16. Things are more like they are today than they ever have been before.

17. Everything should be made as simple as possible, but no simpler.

18. Friends may come and go, but enemies accumulate.

19. All things being equal, fat people use more soap.

20. If you can smile when things go wrong then you have someone in mind to blame.

21. One-seventh of life is spent on Monday.

22. By the time you can make ends meet, they move the ends.

23. This is as bad as it can get -- but don't bet on it.

24. Never wrestle with a pig. You both get dirty but only the pig enjoys it.

25. The trouble with life is that you are halfway through it before you realize it's a "do it yourself" thing.

26. Drink varnish and you'll have a lovely finish.

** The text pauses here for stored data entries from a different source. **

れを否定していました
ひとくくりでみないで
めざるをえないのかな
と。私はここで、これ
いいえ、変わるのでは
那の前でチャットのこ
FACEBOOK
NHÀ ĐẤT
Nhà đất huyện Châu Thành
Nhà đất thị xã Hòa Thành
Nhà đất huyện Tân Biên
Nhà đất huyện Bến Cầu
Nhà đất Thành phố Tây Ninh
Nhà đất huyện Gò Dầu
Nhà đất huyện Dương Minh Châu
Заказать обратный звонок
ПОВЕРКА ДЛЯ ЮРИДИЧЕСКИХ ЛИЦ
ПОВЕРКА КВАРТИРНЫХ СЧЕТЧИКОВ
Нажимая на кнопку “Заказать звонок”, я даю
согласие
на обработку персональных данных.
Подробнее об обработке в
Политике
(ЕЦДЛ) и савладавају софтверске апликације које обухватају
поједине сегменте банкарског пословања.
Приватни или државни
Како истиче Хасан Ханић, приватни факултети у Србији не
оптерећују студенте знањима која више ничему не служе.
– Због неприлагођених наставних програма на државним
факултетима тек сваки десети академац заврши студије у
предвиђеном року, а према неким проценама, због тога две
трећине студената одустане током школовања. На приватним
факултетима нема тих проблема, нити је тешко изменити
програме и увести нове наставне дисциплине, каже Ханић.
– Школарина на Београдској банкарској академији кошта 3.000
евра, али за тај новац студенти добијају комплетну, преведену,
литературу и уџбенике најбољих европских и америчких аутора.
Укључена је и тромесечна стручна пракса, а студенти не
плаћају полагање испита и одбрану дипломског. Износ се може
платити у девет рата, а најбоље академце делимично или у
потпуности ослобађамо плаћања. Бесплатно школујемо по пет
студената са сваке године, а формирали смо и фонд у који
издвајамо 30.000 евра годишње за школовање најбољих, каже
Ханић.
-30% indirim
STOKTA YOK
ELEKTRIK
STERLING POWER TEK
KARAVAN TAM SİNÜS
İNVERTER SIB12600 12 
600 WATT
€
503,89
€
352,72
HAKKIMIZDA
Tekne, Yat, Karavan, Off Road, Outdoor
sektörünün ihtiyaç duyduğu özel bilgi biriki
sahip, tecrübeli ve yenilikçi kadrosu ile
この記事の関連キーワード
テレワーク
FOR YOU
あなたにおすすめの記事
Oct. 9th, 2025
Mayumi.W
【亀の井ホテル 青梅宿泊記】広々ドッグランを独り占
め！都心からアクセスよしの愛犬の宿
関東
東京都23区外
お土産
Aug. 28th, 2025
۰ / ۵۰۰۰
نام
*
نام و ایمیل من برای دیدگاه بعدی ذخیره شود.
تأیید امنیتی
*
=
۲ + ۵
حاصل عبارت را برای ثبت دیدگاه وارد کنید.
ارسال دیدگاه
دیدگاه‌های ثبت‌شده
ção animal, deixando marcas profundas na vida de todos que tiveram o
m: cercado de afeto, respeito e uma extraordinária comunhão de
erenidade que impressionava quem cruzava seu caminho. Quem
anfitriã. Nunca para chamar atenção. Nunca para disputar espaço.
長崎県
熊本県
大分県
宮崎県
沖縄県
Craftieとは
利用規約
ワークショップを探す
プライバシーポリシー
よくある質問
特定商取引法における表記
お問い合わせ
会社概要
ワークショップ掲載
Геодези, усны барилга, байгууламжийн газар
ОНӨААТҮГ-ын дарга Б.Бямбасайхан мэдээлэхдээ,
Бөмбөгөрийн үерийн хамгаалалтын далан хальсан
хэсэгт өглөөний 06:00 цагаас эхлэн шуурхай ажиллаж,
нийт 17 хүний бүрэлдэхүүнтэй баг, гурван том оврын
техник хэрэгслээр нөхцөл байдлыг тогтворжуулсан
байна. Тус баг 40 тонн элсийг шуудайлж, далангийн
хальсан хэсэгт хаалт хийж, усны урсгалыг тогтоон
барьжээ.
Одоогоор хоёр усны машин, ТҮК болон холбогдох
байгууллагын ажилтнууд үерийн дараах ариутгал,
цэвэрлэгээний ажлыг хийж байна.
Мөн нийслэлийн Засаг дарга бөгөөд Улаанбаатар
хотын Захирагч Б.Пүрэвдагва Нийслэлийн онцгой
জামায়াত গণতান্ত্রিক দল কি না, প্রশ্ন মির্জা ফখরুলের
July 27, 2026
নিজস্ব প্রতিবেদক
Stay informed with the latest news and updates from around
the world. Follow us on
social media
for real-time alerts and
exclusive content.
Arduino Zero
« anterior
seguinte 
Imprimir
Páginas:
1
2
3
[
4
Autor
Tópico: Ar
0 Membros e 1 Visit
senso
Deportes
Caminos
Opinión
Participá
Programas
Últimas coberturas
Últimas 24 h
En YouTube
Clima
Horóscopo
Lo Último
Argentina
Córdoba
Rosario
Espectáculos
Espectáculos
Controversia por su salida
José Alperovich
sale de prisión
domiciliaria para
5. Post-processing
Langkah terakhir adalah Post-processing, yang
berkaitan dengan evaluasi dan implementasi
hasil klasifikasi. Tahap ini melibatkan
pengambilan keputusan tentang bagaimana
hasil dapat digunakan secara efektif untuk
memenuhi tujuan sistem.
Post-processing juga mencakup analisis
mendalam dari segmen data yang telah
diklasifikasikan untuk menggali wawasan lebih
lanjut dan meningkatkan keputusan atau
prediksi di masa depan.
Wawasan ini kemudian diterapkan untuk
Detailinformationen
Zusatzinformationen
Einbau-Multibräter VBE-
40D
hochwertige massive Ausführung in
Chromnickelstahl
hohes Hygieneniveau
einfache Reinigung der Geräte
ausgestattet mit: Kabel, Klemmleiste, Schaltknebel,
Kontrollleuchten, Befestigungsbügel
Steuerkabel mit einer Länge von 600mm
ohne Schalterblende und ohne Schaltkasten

27. We can sympathize with a child who is afraid of the dark, but the tragedy of life is that most people are afraid of the light.

28. If only the good die young then what does that say about senior citizens?

29. Employ teenagers - while they know everything.

30. The best antiques are old friends.

31. Down with gravity!

32. Nobody's perfect and since I'm nobody...!

33. People who eat natural foods die from natural causes.

34. Why is there only one Monopolies Commission?

35. Some day my ship will come in, but with my luck, I'll be at the airport.

36. Age is a case of mind over matter. If you don't mind then it really doesn't matter.

37. When the cat's away there are fewer hairs on the armchair.

38. An expert is nothing more than an ordinary person away from home.

49. If you can't be kind, be vague.

The Positive Side of Life

Living on Earth is expensive, but it does include a free trip around the sun every year.

How long a minute is depends on what side of the bathroom door you're on.

Birthdays are good for you; the more you have, the longer you live.

Happiness comes through doors you didn't even know you left open.

Ever notice that the people who are late are often much jollier than the people who have to wait for them?

Most of us go to our grave with our music still inside of us.

You may be only one person in the world, but you may also be the world to one person.

Some mistakes are too much fun to only make once.

Don't cry because it's over; smile because it happened.

We could learn a lot from crayons: some are sharp, some are pretty, some are dull, some have weird names, and all are different colors....but they all exist very nicely in the same box.

A truly happy person is one who can enjoy the scenery on a detour.


juanitagf said...

Since I grew up surrounded by the midwestern perspective, I really loved these!

Chas said...

I've never been to the midwest, but I often find their humor very down to earth.